* [DESCRIPTION OF THE TASK]
List every line in the data that contains the word "beso", matching its case exactly.
***** DATA FOR REVIEW
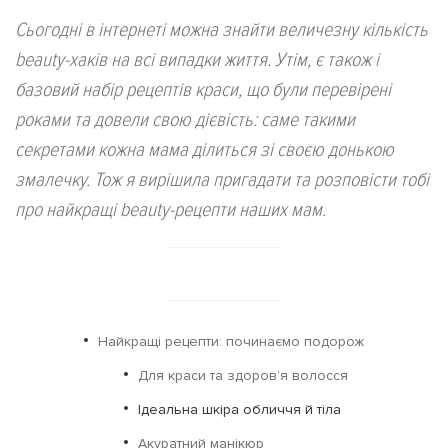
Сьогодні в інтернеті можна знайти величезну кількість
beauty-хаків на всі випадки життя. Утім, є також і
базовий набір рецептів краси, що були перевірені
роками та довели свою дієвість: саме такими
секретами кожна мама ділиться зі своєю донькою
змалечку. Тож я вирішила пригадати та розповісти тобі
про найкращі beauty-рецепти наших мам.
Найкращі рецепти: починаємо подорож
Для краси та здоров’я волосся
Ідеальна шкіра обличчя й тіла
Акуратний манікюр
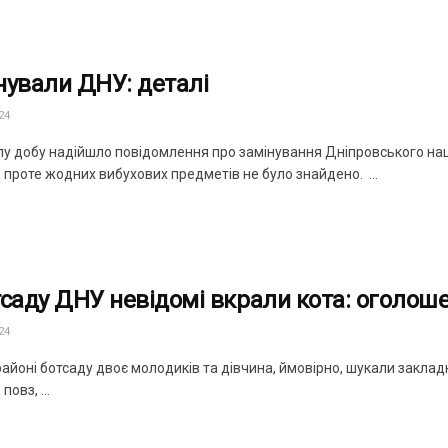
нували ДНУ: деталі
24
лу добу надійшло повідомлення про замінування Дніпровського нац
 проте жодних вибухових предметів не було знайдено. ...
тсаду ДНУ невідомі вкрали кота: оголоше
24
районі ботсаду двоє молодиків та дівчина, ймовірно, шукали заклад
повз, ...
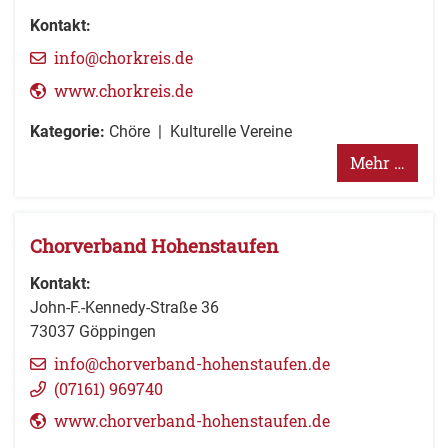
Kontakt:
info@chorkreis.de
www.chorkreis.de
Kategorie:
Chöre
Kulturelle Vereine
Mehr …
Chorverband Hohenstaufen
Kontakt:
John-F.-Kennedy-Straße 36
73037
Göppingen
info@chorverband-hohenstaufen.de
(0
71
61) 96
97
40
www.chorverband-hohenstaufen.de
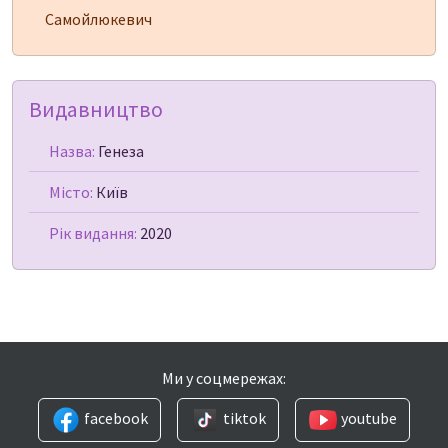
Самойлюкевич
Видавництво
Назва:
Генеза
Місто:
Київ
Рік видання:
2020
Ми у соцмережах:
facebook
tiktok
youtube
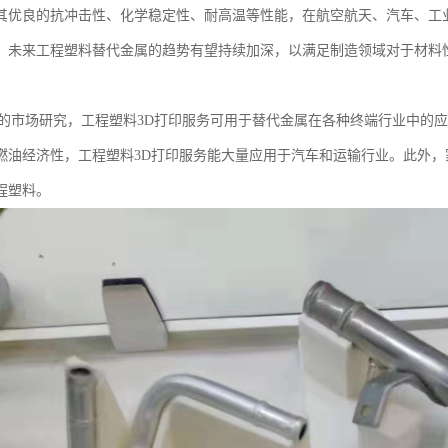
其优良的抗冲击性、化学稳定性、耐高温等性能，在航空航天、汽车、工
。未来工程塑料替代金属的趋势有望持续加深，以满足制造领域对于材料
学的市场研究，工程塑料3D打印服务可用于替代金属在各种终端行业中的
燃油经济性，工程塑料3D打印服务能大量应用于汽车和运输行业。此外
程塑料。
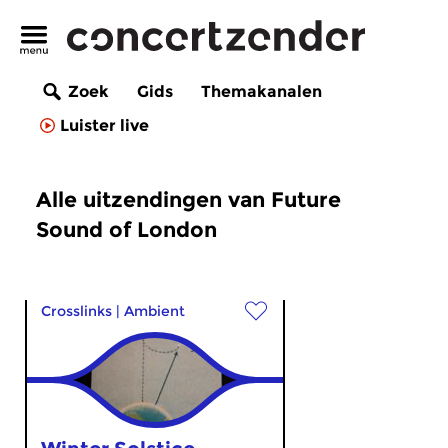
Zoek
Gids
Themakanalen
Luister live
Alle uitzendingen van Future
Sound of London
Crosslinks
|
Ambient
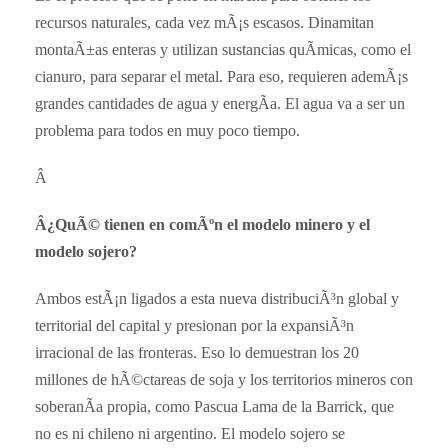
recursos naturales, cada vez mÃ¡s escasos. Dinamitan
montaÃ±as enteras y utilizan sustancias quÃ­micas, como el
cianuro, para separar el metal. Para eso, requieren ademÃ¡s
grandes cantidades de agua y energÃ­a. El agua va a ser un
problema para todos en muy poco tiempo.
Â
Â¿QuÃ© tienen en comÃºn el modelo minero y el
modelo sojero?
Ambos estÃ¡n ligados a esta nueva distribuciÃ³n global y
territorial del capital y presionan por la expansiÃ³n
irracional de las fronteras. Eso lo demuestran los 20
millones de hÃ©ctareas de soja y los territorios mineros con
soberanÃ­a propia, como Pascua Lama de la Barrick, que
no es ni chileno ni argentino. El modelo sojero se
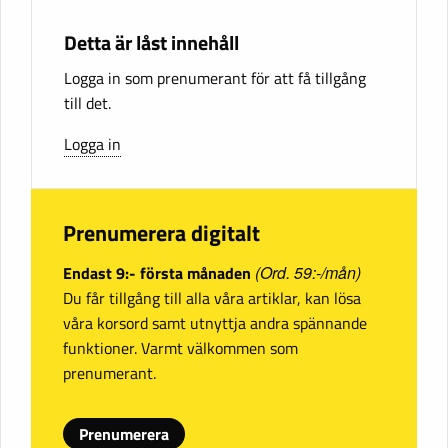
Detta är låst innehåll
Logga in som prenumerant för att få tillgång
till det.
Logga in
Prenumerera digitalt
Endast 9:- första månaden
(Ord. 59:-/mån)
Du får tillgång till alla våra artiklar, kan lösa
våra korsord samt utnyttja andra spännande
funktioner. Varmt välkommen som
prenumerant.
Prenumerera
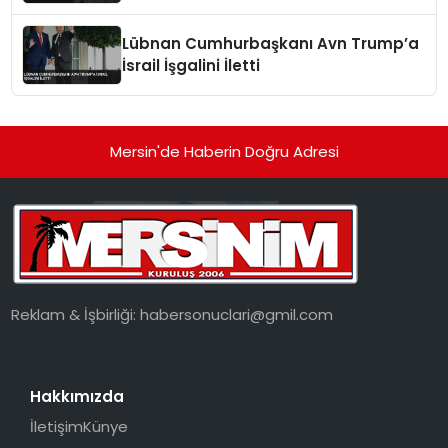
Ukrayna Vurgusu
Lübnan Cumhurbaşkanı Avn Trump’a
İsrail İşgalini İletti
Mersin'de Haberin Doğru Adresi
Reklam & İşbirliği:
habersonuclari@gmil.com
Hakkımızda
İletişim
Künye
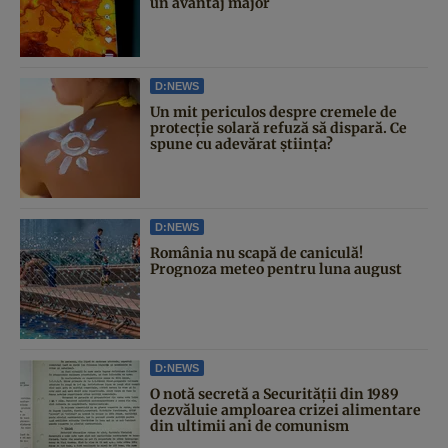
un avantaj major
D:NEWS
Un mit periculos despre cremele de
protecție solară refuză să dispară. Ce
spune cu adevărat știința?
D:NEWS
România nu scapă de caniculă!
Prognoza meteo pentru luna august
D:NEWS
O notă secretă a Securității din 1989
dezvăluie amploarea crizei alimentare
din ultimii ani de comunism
**********
***** DATA FOR REVIEW
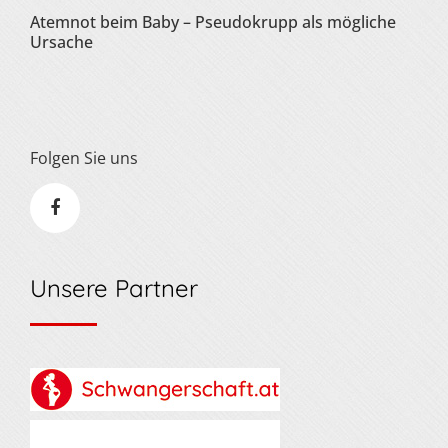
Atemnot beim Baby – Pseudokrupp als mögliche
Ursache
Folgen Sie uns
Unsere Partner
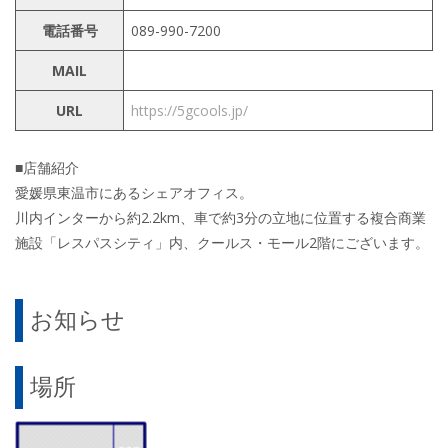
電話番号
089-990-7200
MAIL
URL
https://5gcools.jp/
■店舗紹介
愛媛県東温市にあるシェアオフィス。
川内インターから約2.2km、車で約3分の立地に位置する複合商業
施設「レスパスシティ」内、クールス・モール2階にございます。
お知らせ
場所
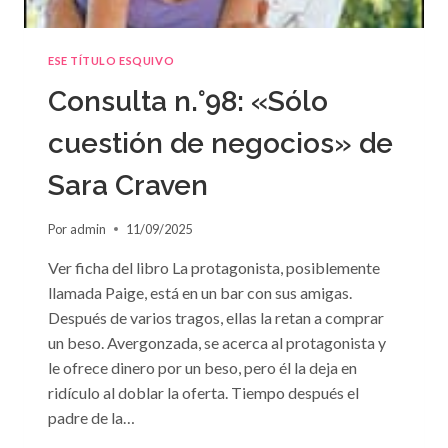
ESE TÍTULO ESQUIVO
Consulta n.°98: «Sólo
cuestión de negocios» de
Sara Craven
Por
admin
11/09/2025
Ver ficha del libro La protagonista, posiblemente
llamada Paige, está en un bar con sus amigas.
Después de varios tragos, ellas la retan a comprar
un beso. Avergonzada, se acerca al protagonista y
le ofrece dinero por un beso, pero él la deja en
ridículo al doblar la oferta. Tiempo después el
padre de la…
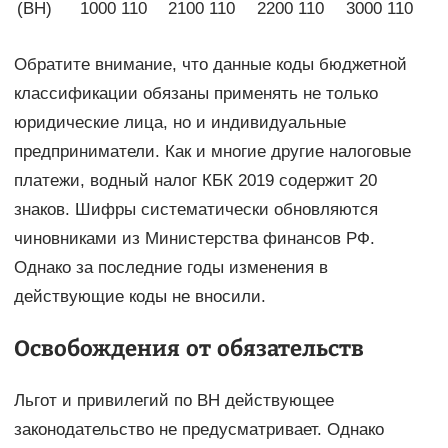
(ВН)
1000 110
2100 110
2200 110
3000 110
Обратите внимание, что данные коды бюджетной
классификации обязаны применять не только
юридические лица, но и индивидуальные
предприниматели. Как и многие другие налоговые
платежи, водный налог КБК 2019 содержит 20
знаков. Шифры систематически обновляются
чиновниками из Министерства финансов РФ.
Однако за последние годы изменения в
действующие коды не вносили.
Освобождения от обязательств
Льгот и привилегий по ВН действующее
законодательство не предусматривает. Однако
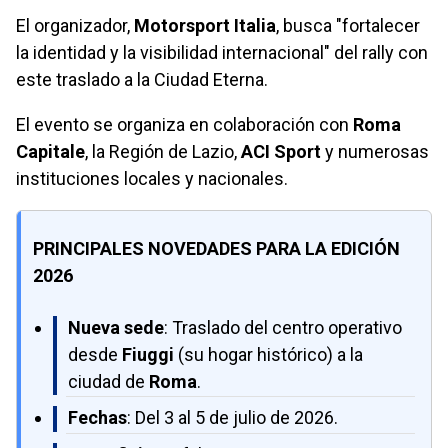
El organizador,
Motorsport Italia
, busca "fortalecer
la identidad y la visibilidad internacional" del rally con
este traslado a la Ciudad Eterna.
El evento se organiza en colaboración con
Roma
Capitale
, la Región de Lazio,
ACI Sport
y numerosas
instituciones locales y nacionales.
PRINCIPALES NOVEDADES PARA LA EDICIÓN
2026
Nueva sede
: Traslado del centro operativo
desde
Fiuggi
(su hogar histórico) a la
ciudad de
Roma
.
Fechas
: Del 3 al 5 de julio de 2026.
**********
* [RESPONSE AREA]
un beso. Avergonzada, se acerca al protagonista y
le ofrece dinero por un beso, pero él la deja en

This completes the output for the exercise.